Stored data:

* * * * * * * * *

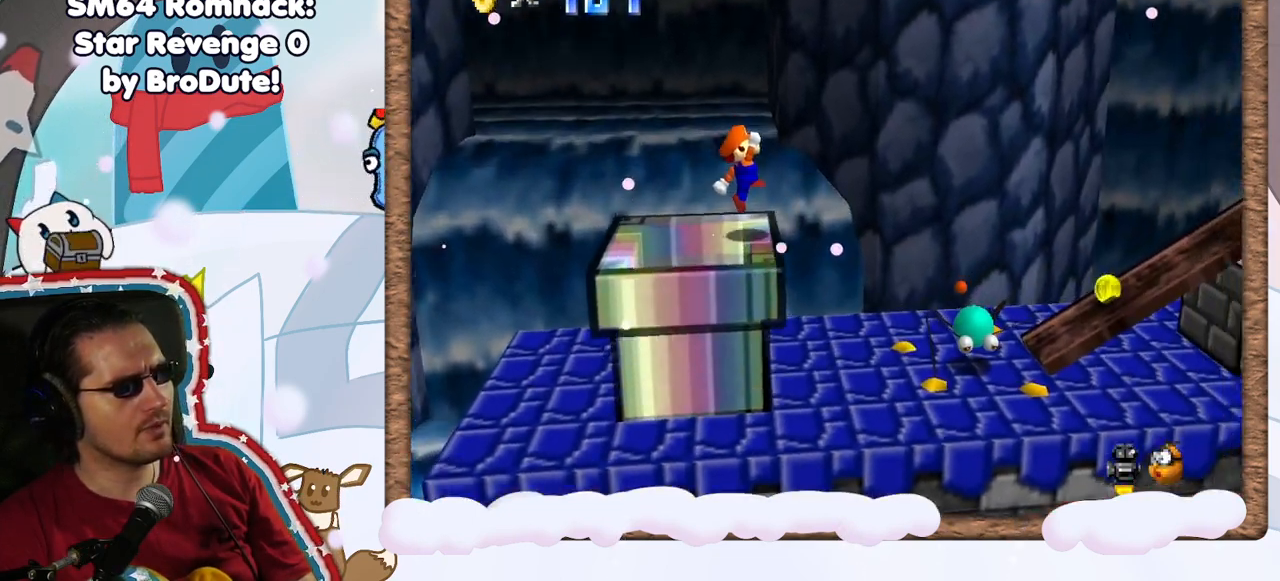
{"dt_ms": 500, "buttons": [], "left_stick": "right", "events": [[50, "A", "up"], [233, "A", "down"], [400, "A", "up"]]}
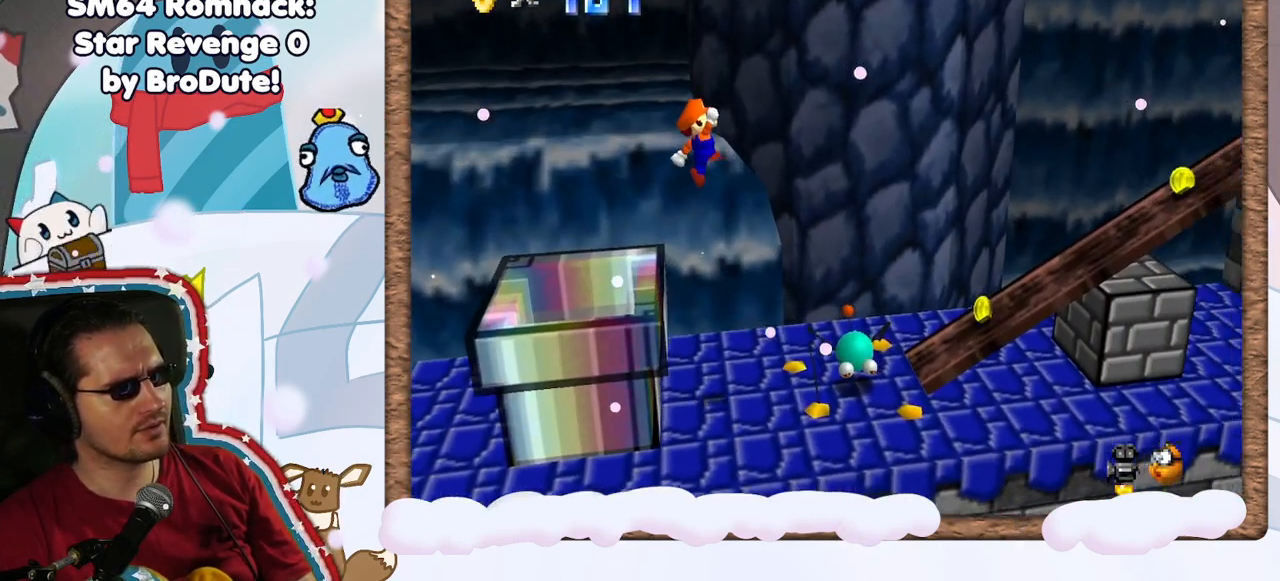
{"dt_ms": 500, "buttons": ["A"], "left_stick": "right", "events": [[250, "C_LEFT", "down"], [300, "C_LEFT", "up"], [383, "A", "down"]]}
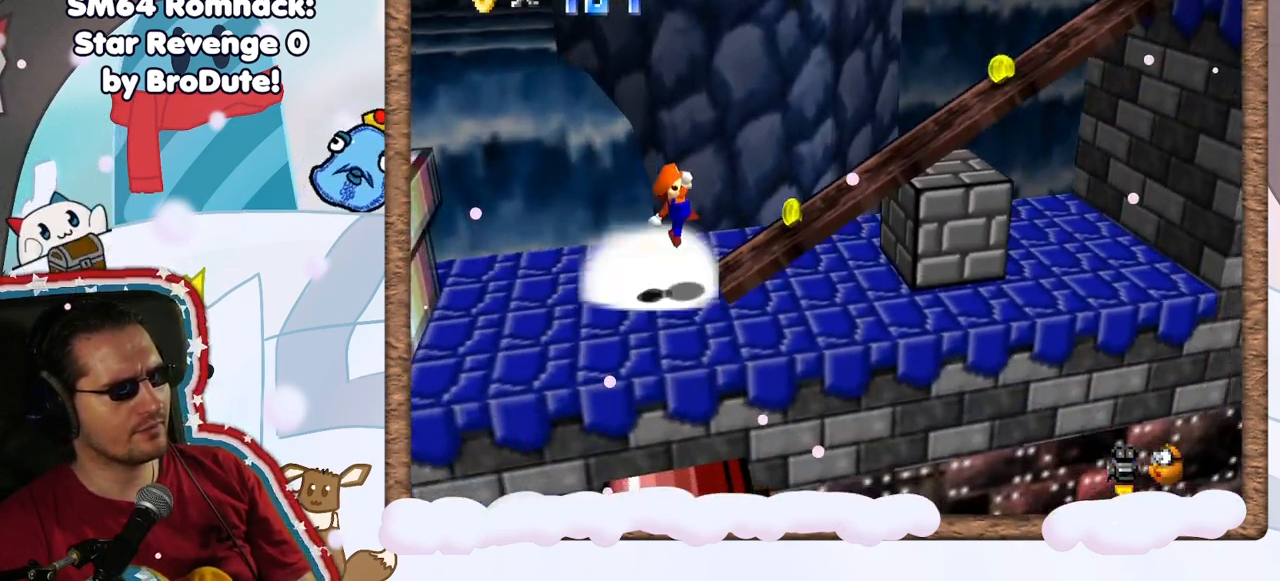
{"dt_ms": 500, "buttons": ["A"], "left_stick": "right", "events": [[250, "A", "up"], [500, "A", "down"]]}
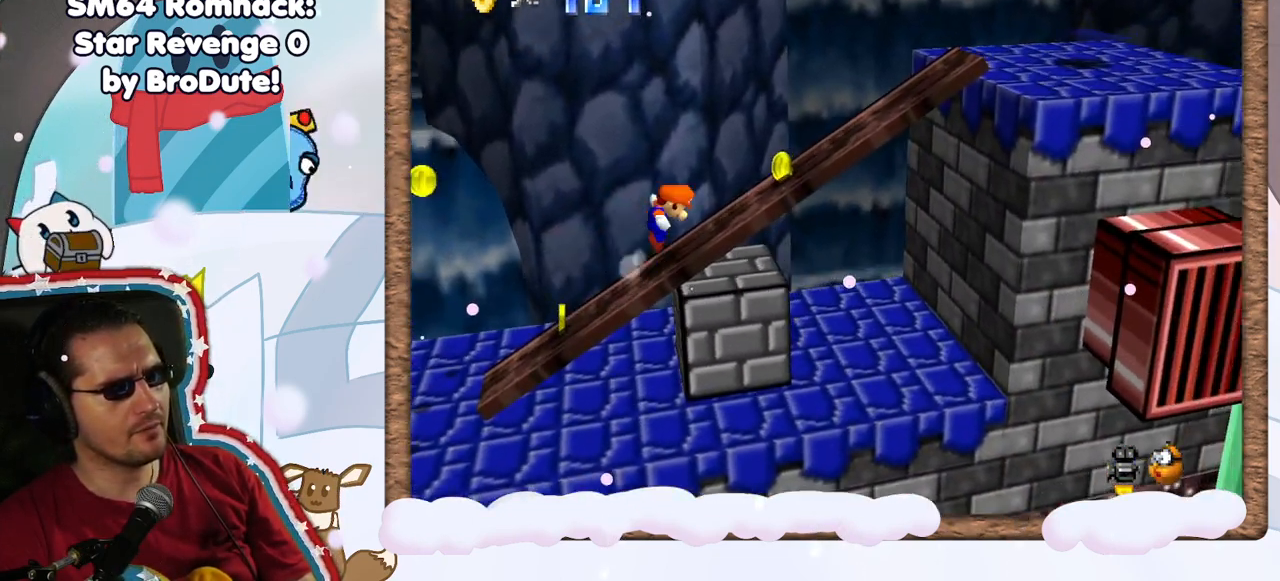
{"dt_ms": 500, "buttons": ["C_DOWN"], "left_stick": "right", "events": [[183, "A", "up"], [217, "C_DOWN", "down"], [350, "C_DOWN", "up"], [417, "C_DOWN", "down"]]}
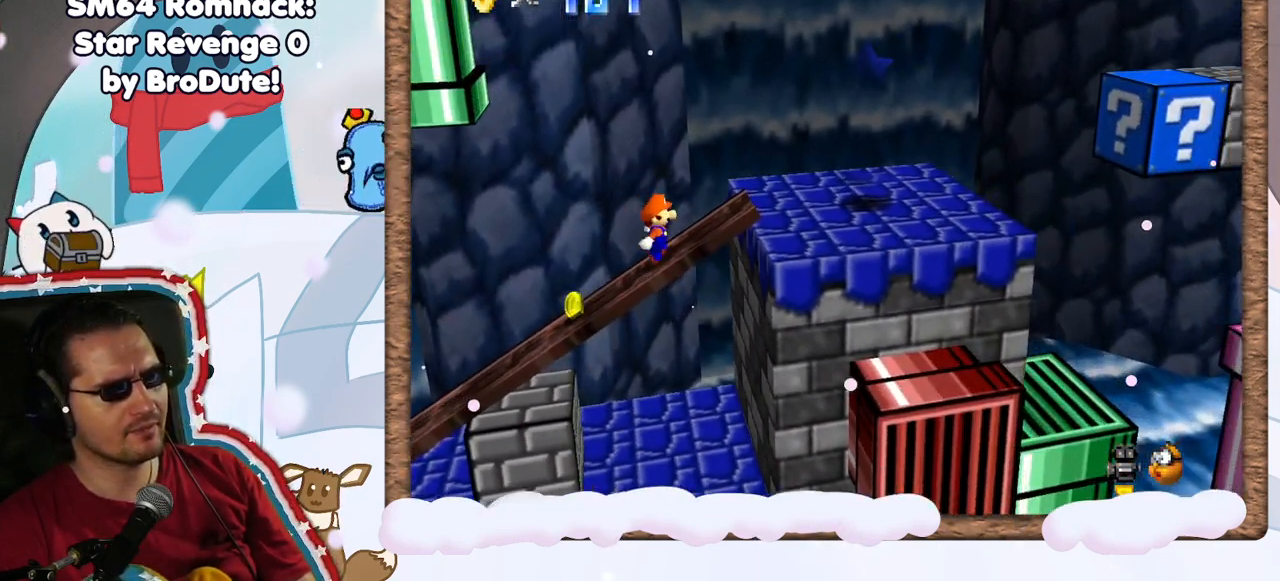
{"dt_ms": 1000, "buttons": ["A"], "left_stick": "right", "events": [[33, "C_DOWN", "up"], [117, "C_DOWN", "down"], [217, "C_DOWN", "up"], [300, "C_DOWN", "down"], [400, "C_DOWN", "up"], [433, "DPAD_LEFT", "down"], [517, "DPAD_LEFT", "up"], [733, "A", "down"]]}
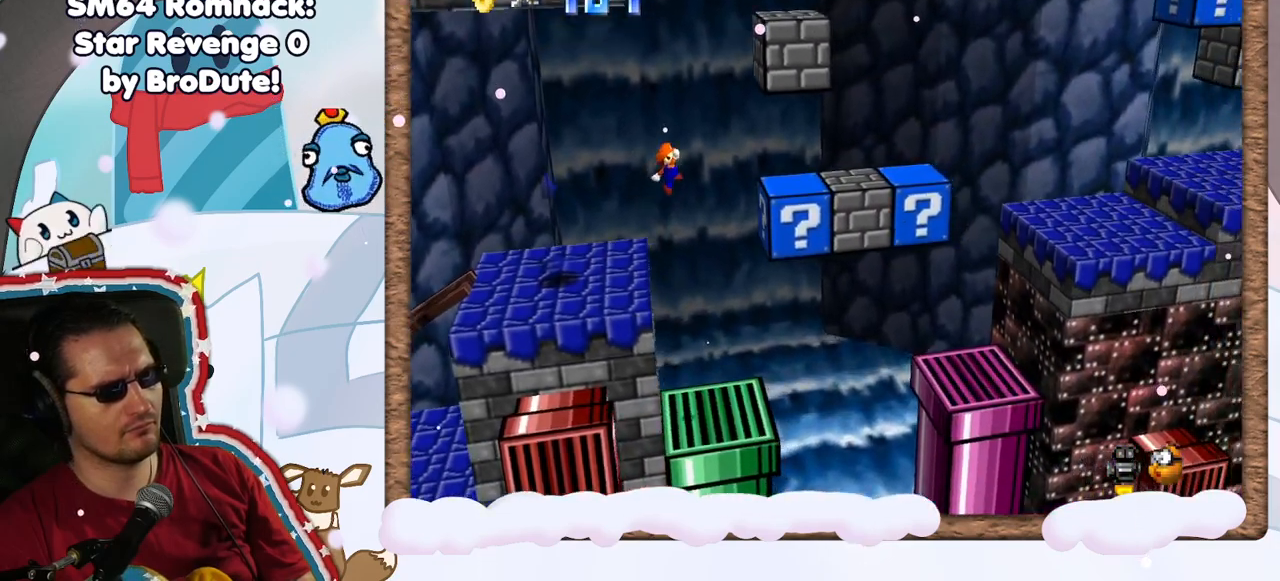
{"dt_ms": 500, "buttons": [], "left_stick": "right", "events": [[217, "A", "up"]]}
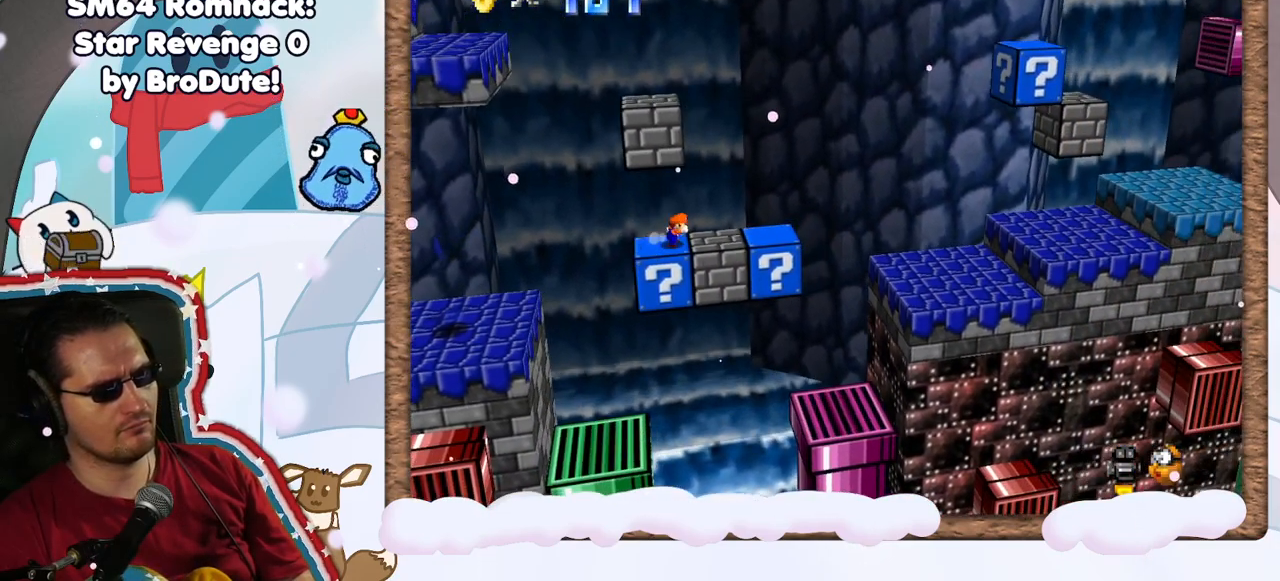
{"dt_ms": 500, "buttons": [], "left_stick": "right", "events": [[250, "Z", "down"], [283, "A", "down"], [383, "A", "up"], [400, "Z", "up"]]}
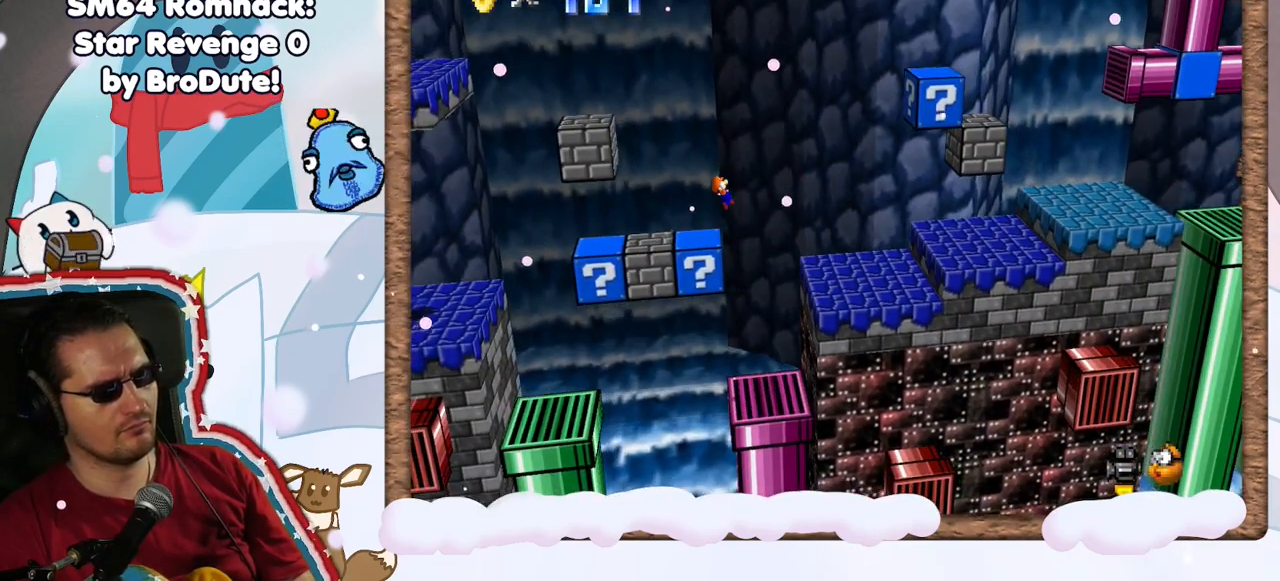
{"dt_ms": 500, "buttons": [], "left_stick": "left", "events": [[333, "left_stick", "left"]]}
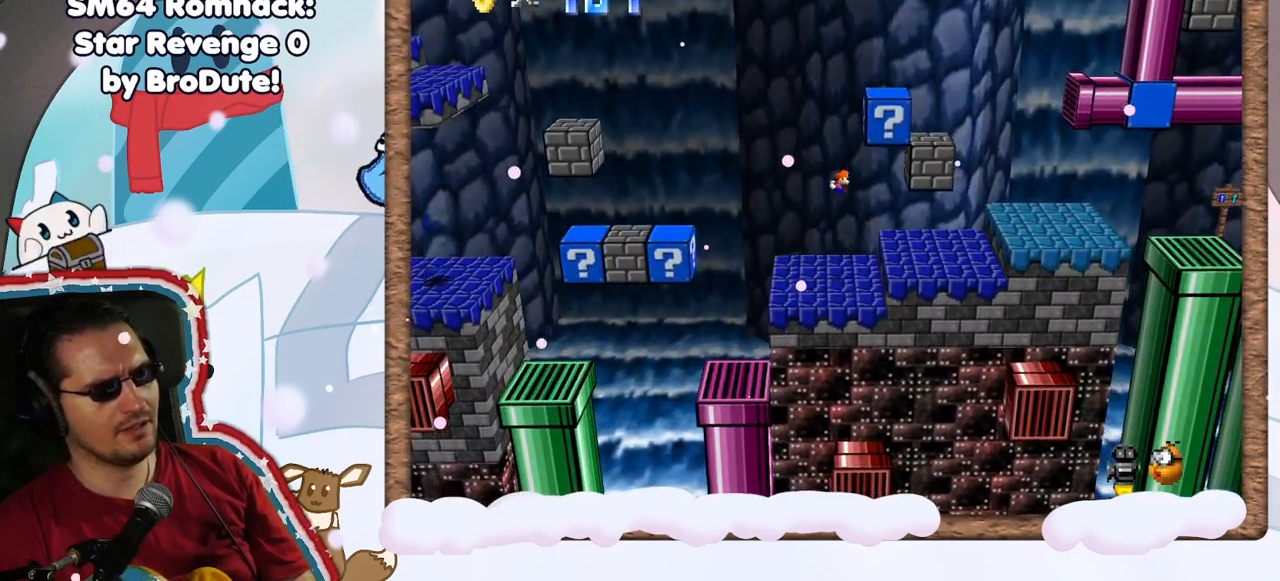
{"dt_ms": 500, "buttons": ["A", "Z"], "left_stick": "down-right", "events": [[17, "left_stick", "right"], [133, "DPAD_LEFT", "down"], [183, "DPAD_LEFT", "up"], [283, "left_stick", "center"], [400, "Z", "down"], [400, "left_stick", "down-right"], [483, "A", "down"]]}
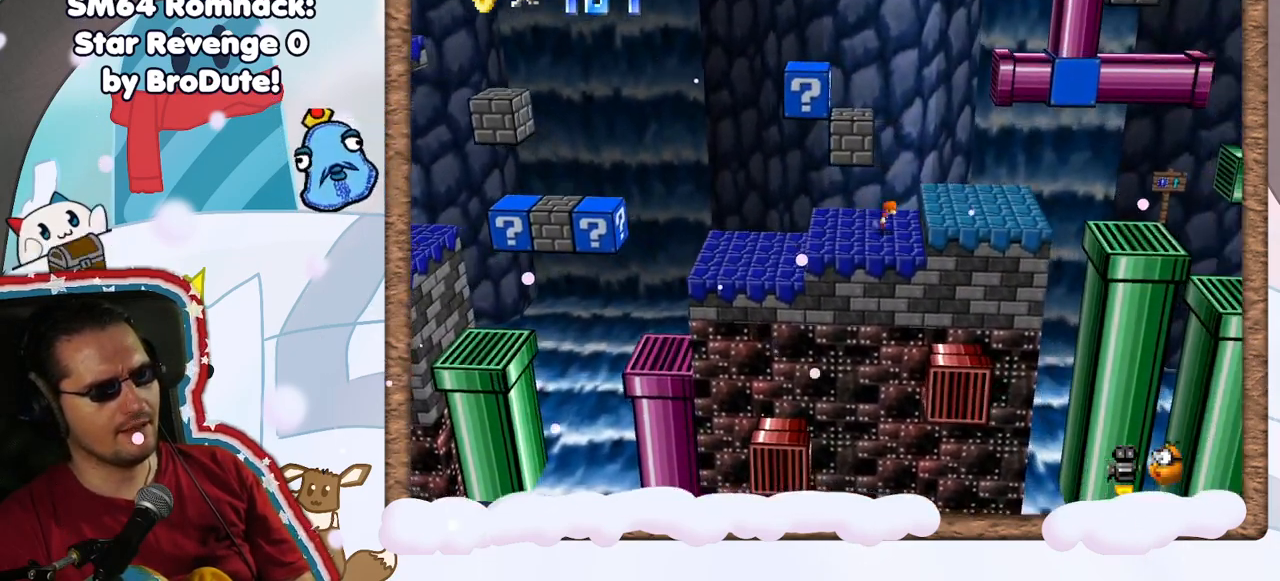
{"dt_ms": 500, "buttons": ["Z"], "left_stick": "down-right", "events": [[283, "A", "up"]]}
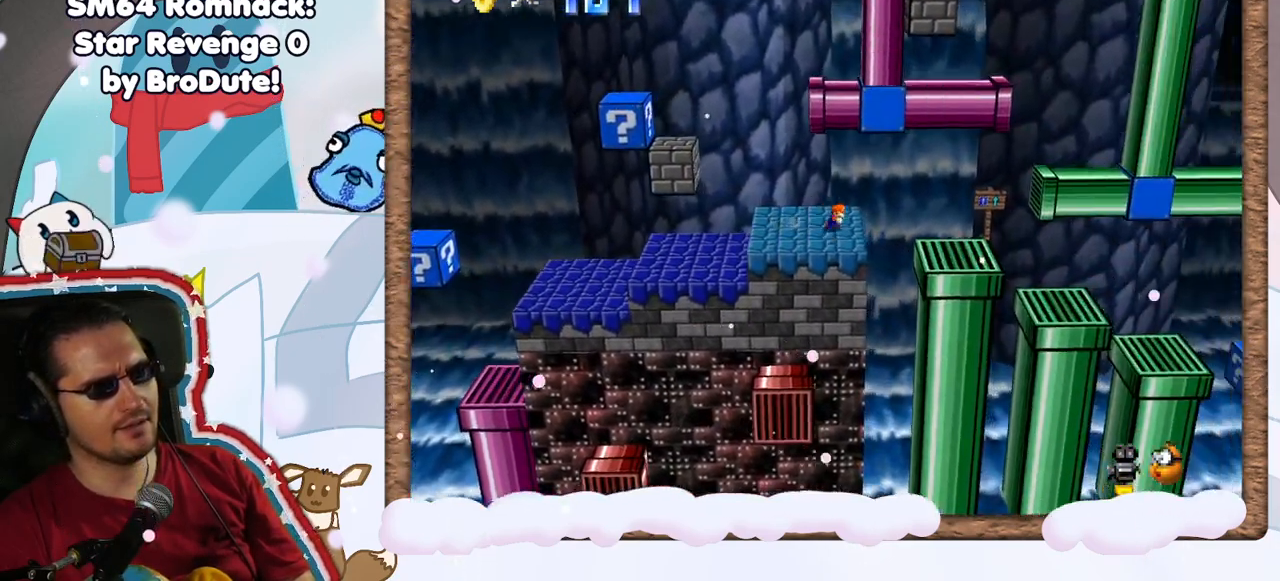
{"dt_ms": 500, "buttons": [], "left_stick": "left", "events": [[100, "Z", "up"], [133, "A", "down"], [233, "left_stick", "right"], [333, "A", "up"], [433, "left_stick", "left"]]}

* * * * * * * * *

### PROBLEM DETAILS
Without any of its images, the data above should be returned exactly.

### ANSWER BELOW
{"dt_ms": 500, "buttons": [], "left_stick": "right", "events": [[50, "A", "up"], [233, "A", "down"], [400, "A", "up"]]}
{"dt_ms": 500, "buttons": ["A"], "left_stick": "right", "events": [[250, "C_LEFT", "down"], [300, "C_LEFT", "up"], [383, "A", "down"]]}
{"dt_ms": 500, "buttons": ["A"], "left_stick": "right", "events": [[250, "A", "up"], [500, "A", "down"]]}
{"dt_ms": 500, "buttons": ["C_DOWN"], "left_stick": "right", "events": [[183, "A", "up"], [217, "C_DOWN", "down"], [350, "C_DOWN", "up"], [417, "C_DOWN", "down"]]}
{"dt_ms": 1000, "buttons": ["A"], "left_stick": "right", "events": [[33, "C_DOWN", "up"], [117, "C_DOWN", "down"], [217, "C_DOWN", "up"], [300, "C_DOWN", "down"], [400, "C_DOWN", "up"], [433, "DPAD_LEFT", "down"], [517, "DPAD_LEFT", "up"], [733, "A", "down"]]}
{"dt_ms": 500, "buttons": [], "left_stick": "right", "events": [[217, "A", "up"]]}
{"dt_ms": 500, "buttons": [], "left_stick": "right", "events": [[250, "Z", "down"], [283, "A", "down"], [383, "A", "up"], [400, "Z", "up"]]}
{"dt_ms": 500, "buttons": [], "left_stick": "left", "events": [[333, "left_stick", "left"]]}
{"dt_ms": 500, "buttons": ["A", "Z"], "left_stick": "down-right", "events": [[17, "left_stick", "right"], [133, "DPAD_LEFT", "down"], [183, "DPAD_LEFT", "up"], [283, "left_stick", "center"], [400, "Z", "down"], [400, "left_stick", "down-right"], [483, "A", "down"]]}
{"dt_ms": 500, "buttons": ["Z"], "left_stick": "down-right", "events": [[283, "A", "up"]]}
{"dt_ms": 500, "buttons": [], "left_stick": "left", "events": [[100, "Z", "up"], [133, "A", "down"], [233, "left_stick", "right"], [333, "A", "up"], [433, "left_stick", "left"]]}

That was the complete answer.